Items from a data source:
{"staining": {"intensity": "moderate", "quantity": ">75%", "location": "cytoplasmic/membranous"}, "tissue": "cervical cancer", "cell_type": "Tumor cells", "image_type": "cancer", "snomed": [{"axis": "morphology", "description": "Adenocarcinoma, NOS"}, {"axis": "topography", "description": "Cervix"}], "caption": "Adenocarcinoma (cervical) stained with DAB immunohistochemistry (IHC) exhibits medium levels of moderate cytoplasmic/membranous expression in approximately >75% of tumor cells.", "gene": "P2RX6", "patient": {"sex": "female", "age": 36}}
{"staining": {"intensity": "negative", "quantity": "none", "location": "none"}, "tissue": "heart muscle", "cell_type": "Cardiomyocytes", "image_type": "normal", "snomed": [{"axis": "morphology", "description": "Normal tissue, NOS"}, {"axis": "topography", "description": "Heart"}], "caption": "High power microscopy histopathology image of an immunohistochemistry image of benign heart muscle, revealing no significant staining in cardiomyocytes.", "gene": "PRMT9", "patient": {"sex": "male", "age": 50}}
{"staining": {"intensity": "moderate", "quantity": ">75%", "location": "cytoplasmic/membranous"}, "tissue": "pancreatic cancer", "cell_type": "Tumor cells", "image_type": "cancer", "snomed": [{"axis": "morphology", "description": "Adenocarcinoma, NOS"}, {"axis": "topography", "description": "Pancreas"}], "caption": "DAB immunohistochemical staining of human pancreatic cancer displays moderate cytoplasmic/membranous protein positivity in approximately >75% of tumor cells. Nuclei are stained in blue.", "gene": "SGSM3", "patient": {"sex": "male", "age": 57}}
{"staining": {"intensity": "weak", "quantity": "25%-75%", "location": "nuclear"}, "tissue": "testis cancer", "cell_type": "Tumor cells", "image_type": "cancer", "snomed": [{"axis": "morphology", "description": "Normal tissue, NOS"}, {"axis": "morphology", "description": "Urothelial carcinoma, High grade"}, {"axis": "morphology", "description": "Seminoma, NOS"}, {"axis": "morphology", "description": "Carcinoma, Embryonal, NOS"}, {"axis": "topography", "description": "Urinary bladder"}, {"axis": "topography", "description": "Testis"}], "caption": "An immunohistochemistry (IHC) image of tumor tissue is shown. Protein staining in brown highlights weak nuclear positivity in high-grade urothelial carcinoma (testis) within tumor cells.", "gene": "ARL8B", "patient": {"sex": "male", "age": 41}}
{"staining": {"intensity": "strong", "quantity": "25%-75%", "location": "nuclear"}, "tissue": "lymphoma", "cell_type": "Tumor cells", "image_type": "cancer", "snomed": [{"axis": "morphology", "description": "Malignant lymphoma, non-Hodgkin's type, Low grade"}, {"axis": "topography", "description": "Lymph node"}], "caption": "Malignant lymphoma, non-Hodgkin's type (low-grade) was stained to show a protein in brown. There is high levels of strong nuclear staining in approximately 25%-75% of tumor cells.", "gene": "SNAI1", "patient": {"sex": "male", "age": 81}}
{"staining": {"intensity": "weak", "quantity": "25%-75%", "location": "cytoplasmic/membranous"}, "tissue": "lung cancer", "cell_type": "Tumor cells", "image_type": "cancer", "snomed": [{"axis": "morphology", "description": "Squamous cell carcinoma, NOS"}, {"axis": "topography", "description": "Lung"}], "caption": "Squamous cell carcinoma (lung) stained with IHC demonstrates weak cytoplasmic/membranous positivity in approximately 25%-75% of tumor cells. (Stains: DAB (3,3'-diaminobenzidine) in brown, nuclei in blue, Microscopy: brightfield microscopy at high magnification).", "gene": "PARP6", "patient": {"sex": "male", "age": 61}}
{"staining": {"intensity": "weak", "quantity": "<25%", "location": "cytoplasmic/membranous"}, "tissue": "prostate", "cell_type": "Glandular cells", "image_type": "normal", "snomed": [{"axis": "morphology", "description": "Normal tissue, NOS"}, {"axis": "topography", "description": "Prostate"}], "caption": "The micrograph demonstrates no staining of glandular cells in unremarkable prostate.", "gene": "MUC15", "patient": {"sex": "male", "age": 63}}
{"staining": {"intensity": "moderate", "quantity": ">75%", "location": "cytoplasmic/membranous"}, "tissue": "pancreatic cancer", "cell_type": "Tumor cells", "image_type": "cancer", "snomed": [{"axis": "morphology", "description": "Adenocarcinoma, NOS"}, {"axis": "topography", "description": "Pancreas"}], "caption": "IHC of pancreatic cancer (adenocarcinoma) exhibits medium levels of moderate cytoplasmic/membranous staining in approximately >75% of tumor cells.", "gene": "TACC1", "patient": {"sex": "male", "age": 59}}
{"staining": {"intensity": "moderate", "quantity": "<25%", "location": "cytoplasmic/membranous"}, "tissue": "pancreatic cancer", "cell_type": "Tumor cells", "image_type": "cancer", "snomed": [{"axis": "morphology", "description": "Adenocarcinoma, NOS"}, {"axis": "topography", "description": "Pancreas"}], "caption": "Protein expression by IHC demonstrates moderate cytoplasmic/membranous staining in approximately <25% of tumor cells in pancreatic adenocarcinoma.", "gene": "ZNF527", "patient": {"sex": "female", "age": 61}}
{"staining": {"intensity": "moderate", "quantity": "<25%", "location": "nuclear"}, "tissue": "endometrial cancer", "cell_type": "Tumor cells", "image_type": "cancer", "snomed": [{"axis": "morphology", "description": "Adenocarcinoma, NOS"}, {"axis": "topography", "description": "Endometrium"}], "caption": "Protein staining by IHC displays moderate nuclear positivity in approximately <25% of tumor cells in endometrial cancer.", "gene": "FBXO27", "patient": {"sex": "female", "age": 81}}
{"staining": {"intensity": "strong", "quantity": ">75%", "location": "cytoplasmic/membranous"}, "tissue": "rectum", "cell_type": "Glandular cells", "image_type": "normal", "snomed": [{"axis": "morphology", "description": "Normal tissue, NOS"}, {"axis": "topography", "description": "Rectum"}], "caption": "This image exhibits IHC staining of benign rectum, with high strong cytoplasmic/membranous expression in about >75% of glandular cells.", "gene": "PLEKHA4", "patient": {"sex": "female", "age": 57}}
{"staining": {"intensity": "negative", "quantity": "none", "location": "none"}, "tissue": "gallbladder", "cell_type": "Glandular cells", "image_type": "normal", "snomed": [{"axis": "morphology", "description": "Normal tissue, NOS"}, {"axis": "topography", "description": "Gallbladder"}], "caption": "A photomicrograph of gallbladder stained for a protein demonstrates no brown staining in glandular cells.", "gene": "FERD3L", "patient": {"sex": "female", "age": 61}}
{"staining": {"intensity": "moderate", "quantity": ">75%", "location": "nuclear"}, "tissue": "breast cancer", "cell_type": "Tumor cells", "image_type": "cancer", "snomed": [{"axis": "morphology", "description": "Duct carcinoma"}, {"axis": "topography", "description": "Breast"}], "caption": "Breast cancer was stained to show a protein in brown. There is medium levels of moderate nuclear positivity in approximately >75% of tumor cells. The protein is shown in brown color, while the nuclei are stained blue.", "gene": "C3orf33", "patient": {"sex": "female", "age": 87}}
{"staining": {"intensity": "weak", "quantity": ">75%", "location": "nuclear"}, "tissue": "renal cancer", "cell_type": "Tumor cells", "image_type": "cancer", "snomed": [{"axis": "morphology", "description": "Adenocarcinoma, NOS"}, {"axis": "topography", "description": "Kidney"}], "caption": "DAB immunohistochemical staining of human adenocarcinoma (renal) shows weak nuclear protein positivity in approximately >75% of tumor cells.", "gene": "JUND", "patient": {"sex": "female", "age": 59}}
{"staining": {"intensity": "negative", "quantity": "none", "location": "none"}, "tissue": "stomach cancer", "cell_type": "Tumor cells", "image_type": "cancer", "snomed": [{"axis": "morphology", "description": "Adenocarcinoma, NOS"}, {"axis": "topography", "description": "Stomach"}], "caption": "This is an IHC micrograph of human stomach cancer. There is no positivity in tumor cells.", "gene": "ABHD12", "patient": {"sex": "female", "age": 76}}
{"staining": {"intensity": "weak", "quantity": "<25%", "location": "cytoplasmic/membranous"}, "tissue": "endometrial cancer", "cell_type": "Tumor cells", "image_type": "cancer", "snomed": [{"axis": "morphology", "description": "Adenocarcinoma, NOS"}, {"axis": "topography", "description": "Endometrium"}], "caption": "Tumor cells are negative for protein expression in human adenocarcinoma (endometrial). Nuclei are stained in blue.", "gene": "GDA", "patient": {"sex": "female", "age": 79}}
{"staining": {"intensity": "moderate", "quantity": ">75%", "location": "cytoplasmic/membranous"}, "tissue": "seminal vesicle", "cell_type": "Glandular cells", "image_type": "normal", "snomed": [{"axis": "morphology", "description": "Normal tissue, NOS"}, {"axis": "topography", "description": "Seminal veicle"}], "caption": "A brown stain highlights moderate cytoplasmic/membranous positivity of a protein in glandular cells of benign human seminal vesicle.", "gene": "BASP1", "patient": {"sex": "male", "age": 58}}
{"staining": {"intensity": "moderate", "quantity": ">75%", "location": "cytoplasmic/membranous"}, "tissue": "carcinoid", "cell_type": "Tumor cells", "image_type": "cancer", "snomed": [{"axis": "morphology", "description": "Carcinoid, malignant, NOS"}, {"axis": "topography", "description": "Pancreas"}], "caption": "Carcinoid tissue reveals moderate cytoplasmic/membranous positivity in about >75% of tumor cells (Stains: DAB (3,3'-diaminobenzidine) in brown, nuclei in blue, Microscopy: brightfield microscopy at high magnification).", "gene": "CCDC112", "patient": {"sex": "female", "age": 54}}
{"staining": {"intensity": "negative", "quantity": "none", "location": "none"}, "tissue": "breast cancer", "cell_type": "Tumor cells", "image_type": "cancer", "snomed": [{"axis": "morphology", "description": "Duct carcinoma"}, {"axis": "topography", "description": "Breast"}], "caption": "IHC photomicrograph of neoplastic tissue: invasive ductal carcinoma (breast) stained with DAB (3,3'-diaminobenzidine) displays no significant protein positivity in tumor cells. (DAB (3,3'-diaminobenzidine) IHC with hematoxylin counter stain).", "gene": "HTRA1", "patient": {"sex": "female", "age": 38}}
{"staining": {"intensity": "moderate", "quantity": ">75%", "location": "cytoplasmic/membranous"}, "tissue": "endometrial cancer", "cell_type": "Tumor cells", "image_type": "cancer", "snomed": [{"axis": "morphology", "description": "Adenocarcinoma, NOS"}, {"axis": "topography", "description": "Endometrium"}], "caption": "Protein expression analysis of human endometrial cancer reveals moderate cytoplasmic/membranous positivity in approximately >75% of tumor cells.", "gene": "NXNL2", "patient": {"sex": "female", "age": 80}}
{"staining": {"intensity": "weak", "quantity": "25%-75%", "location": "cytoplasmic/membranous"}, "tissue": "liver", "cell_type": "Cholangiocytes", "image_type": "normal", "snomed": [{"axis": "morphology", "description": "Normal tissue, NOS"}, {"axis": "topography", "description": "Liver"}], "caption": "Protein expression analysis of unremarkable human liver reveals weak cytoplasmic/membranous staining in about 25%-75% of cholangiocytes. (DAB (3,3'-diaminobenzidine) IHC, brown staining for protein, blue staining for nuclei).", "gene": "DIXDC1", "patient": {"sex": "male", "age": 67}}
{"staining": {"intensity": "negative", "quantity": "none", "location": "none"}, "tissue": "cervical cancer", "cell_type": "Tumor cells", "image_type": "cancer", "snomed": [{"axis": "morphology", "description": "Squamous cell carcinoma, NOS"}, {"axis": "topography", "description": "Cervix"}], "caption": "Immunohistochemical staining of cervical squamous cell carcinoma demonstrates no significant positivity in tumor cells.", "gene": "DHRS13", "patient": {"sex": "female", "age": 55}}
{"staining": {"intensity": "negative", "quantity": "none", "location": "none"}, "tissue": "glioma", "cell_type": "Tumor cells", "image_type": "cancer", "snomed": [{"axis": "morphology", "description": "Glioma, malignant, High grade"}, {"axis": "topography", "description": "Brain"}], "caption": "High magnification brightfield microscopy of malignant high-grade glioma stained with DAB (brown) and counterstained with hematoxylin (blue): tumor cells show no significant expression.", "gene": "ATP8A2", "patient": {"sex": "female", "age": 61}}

- [PROBLEM TO SOLVE]:
Looking at the records above, return exactly the lines from the line with "photomicrograph of gallbladder" to the line with "an IHC micrograph", both ends included.

- [ANSWER TO THE EXERCISE]:
{"staining": {"intensity": "negative", "quantity": "none", "location": "none"}, "tissue": "gallbladder", "cell_type": "Glandular cells", "image_type": "normal", "snomed": [{"axis": "morphology", "description": "Normal tissue, NOS"}, {"axis": "topography", "description": "Gallbladder"}], "caption": "A photomicrograph of gallbladder stained for a protein demonstrates no brown staining in glandular cells.", "gene": "FERD3L", "patient": {"sex": "female", "age": 61}}
{"staining": {"intensity": "moderate", "quantity": ">75%", "location": "nuclear"}, "tissue": "breast cancer", "cell_type": "Tumor cells", "image_type": "cancer", "snomed": [{"axis": "morphology", "description": "Duct carcinoma"}, {"axis": "topography", "description": "Breast"}], "caption": "Breast cancer was stained to show a protein in brown. There is medium levels of moderate nuclear positivity in approximately >75% of tumor cells. The protein is shown in brown color, while the nuclei are stained blue.", "gene": "C3orf33", "patient": {"sex": "female", "age": 87}}
{"staining": {"intensity": "weak", "quantity": ">75%", "location": "nuclear"}, "tissue": "renal cancer", "cell_type": "Tumor cells", "image_type": "cancer", "snomed": [{"axis": "morphology", "description": "Adenocarcinoma, NOS"}, {"axis": "topography", "description": "Kidney"}], "caption": "DAB immunohistochemical staining of human adenocarcinoma (renal) shows weak nuclear protein positivity in approximately >75% of tumor cells.", "gene": "JUND", "patient": {"sex": "female", "age": 59}}
{"staining": {"intensity": "negative", "quantity": "none", "location": "none"}, "tissue": "stomach cancer", "cell_type": "Tumor cells", "image_type": "cancer", "snomed": [{"axis": "morphology", "description": "Adenocarcinoma, NOS"}, {"axis": "topography", "description": "Stomach"}], "caption": "This is an IHC micrograph of human stomach cancer. There is no positivity in tumor cells.", "gene": "ABHD12", "patient": {"sex": "female", "age": 76}}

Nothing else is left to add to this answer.